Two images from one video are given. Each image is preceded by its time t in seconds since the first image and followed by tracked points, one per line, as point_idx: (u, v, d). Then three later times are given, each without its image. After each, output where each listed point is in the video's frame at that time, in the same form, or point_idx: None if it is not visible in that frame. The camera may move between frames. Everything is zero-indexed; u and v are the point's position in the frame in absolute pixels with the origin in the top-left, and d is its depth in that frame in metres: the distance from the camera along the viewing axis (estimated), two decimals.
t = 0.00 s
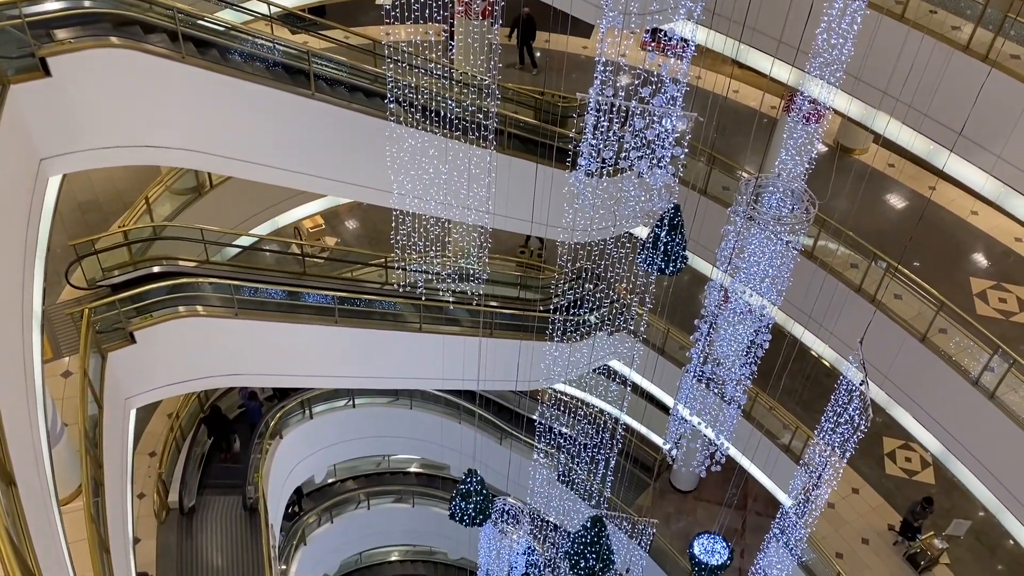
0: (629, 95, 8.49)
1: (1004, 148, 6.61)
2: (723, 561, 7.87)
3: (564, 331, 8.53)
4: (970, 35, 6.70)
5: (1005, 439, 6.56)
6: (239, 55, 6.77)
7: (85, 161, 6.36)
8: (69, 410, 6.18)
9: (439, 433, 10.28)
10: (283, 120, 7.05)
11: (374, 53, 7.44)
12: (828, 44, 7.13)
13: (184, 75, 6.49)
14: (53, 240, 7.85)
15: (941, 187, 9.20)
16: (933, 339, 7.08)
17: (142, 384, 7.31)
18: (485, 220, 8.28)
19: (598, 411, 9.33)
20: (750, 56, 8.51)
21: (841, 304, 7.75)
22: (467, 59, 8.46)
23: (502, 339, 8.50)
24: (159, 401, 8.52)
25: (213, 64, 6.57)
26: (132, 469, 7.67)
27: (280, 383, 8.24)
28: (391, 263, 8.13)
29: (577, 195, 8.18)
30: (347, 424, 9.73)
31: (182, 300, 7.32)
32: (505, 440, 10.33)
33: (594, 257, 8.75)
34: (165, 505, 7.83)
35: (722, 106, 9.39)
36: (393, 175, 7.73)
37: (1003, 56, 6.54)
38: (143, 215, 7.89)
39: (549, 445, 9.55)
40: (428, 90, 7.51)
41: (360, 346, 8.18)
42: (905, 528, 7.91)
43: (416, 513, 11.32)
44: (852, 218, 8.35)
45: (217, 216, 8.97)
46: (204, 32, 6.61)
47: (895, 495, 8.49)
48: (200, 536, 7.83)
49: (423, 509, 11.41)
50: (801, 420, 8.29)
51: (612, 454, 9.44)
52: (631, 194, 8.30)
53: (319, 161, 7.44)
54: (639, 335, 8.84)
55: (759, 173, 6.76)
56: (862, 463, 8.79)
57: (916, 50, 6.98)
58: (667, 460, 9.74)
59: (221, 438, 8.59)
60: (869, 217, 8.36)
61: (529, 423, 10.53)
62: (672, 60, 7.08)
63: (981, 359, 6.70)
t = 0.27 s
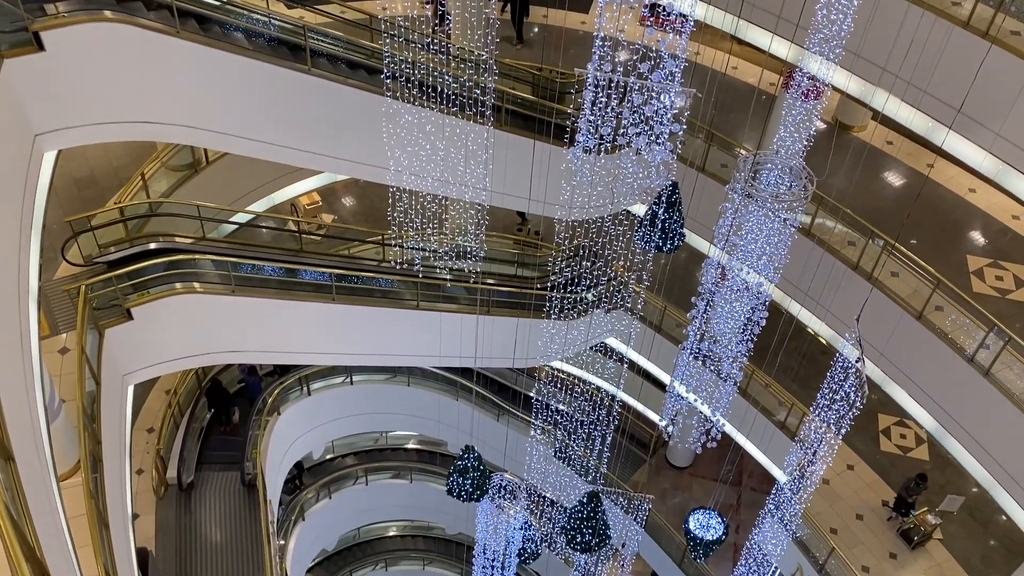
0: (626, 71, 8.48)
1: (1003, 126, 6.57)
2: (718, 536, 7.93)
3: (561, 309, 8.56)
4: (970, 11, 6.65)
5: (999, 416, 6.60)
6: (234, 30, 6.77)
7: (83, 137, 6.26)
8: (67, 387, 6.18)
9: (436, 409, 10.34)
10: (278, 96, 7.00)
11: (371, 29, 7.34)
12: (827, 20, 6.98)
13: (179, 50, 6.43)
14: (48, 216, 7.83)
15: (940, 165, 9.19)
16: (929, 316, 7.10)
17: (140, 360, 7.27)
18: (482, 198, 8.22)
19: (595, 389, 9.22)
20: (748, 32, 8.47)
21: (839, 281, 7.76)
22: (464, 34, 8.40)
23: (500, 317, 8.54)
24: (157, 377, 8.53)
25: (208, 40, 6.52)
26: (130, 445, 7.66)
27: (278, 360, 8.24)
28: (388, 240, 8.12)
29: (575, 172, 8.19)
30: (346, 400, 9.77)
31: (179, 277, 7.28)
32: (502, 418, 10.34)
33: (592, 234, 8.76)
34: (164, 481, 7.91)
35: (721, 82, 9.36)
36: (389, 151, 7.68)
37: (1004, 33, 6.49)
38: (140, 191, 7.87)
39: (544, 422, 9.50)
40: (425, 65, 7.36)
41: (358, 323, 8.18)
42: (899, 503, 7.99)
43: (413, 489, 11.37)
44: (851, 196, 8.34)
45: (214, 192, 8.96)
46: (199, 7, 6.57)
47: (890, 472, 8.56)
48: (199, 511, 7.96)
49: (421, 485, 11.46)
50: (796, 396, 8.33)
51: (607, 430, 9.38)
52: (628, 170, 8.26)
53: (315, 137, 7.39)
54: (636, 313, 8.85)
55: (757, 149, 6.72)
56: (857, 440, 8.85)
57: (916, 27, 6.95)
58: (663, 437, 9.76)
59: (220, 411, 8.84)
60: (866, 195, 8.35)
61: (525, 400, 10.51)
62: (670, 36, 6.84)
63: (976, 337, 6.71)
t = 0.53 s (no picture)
0: (625, 48, 8.51)
1: (1003, 104, 6.52)
2: (713, 513, 7.97)
3: (559, 287, 8.57)
4: None
5: (993, 394, 6.61)
6: (225, 4, 6.62)
7: (78, 113, 6.15)
8: (65, 364, 6.14)
9: (433, 386, 10.37)
10: (275, 73, 6.94)
11: (367, 4, 7.38)
12: None
13: (174, 25, 6.33)
14: (44, 193, 7.80)
15: (939, 143, 9.19)
16: (926, 295, 7.10)
17: (136, 336, 7.14)
18: (480, 174, 8.18)
19: (592, 366, 9.40)
20: (748, 9, 8.39)
21: (836, 260, 7.76)
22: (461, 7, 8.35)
23: (497, 296, 8.53)
24: (155, 354, 8.50)
25: (203, 15, 6.44)
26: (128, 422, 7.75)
27: (276, 337, 8.22)
28: (385, 218, 8.21)
29: (574, 148, 8.14)
30: (344, 377, 9.79)
31: (175, 254, 7.23)
32: (500, 394, 10.44)
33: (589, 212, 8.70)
34: (163, 458, 8.01)
35: (720, 59, 9.35)
36: (386, 128, 7.62)
37: (1005, 10, 6.44)
38: (136, 168, 7.81)
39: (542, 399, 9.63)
40: (420, 40, 7.33)
41: (355, 301, 8.17)
42: (894, 481, 8.03)
43: (410, 466, 11.52)
44: (849, 174, 8.32)
45: (210, 170, 8.93)
46: None
47: (885, 450, 8.61)
48: (197, 486, 8.04)
49: (418, 461, 11.61)
50: (793, 374, 8.36)
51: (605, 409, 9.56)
52: (626, 146, 8.16)
53: (312, 114, 7.33)
54: (633, 292, 8.84)
55: (756, 127, 6.69)
56: (853, 418, 8.90)
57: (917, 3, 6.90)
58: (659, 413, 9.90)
59: (220, 385, 8.91)
60: (865, 173, 8.33)
61: (524, 377, 10.53)
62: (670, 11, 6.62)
63: (973, 315, 6.72)
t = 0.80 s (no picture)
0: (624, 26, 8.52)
1: (1001, 81, 6.50)
2: (709, 490, 8.02)
3: (556, 266, 8.54)
4: None
5: (987, 373, 6.64)
6: None
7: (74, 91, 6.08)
8: (61, 343, 6.09)
9: (430, 365, 10.38)
10: (270, 50, 6.88)
11: None
12: None
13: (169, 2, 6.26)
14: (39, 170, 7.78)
15: (937, 122, 9.19)
16: (923, 274, 7.10)
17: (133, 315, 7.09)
18: (477, 152, 8.11)
19: (588, 345, 9.32)
20: None
21: (833, 238, 7.77)
22: None
23: (493, 274, 8.55)
24: (152, 333, 8.54)
25: None
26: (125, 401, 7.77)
27: (274, 316, 8.23)
28: (381, 196, 8.20)
29: (571, 127, 8.02)
30: (340, 355, 9.78)
31: (172, 232, 7.22)
32: (497, 373, 10.44)
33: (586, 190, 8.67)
34: (160, 436, 8.05)
35: (718, 36, 9.32)
36: (382, 106, 7.56)
37: None
38: (131, 145, 7.78)
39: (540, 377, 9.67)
40: (417, 16, 7.32)
41: (353, 280, 8.18)
42: (888, 459, 8.04)
43: (407, 444, 11.52)
44: (848, 152, 8.30)
45: (207, 148, 8.90)
46: None
47: (880, 428, 8.68)
48: (194, 464, 8.10)
49: (416, 439, 11.64)
50: (788, 352, 8.41)
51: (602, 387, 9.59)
52: (625, 124, 8.18)
53: (308, 92, 7.29)
54: (631, 271, 8.86)
55: (754, 105, 6.68)
56: (848, 396, 8.95)
57: None
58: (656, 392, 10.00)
59: (220, 359, 8.96)
60: (863, 151, 8.33)
61: (520, 357, 10.67)
62: None
63: (969, 294, 6.72)
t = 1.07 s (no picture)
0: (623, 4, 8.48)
1: (1001, 60, 6.45)
2: (705, 469, 8.06)
3: (553, 245, 8.62)
4: None
5: (983, 353, 6.65)
6: None
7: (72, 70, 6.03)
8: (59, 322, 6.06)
9: (428, 344, 10.41)
10: (266, 27, 6.82)
11: None
12: None
13: None
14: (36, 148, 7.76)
15: (937, 101, 9.16)
16: (920, 254, 7.11)
17: (130, 296, 7.09)
18: (475, 131, 8.13)
19: (587, 325, 9.45)
20: None
21: (831, 218, 7.78)
22: None
23: (491, 254, 8.56)
24: (150, 312, 8.55)
25: None
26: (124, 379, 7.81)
27: (272, 295, 8.22)
28: (379, 175, 8.09)
29: (569, 105, 8.04)
30: (338, 334, 9.78)
31: (168, 212, 7.18)
32: (494, 352, 10.53)
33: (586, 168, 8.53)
34: (159, 415, 8.09)
35: (718, 15, 9.27)
36: (379, 83, 7.52)
37: None
38: (126, 124, 7.75)
39: (537, 357, 9.73)
40: None
41: (351, 259, 8.17)
42: (884, 438, 8.04)
43: (405, 423, 11.61)
44: (846, 132, 8.29)
45: (203, 126, 8.85)
46: None
47: (876, 407, 8.73)
48: (193, 443, 8.14)
49: (413, 419, 11.71)
50: (785, 332, 8.45)
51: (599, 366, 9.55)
52: (623, 103, 8.16)
53: (305, 70, 7.23)
54: (628, 251, 8.87)
55: (753, 83, 6.59)
56: (845, 376, 8.99)
57: None
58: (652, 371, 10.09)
59: (220, 336, 8.98)
60: (862, 130, 8.30)
61: (517, 337, 10.87)
62: None
63: (966, 274, 6.71)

Work request ▸
Give again, word for word, only the lines that run from the top of the data above through the line with "26: (132, 469, 7.67)". Drop the pictures.

Solved problem ▸
Two images from one video are given. Each image is preceded by its time t in seconds since the first image and followed by tracked points, one per line, as point_idx: (u, v, d). Then three later times are given, each without its image. After each, output where each listed point is in the video's frame at that time, in the same form, or point_idx: None if it is not visible in that frame. The camera may move between frames. Everything is zero-indexed; u and v are the point's position in the frame in absolute pixels with the origin in the top-left, and d is its depth in that frame in metres: the distance from the camera along the viewing axis (estimated), two decimals.
t = 0.00 s
0: (629, 95, 8.49)
1: (1004, 148, 6.61)
2: (723, 561, 7.87)
3: (564, 331, 8.53)
4: (970, 35, 6.70)
5: (1005, 439, 6.56)
6: (239, 55, 6.77)
7: (85, 161, 6.36)
8: (69, 410, 6.18)
9: (439, 433, 10.28)
10: (283, 120, 7.05)
11: (374, 53, 7.44)
12: (828, 44, 7.13)
13: (184, 75, 6.49)
14: (53, 240, 7.85)
15: (941, 187, 9.20)
16: (933, 339, 7.08)
17: (142, 384, 7.31)
18: (485, 220, 8.28)
19: (598, 411, 9.33)
20: (750, 56, 8.51)
21: (841, 304, 7.75)
22: (467, 59, 8.46)
23: (502, 339, 8.50)
24: (159, 401, 8.52)
25: (213, 64, 6.57)
26: (132, 469, 7.67)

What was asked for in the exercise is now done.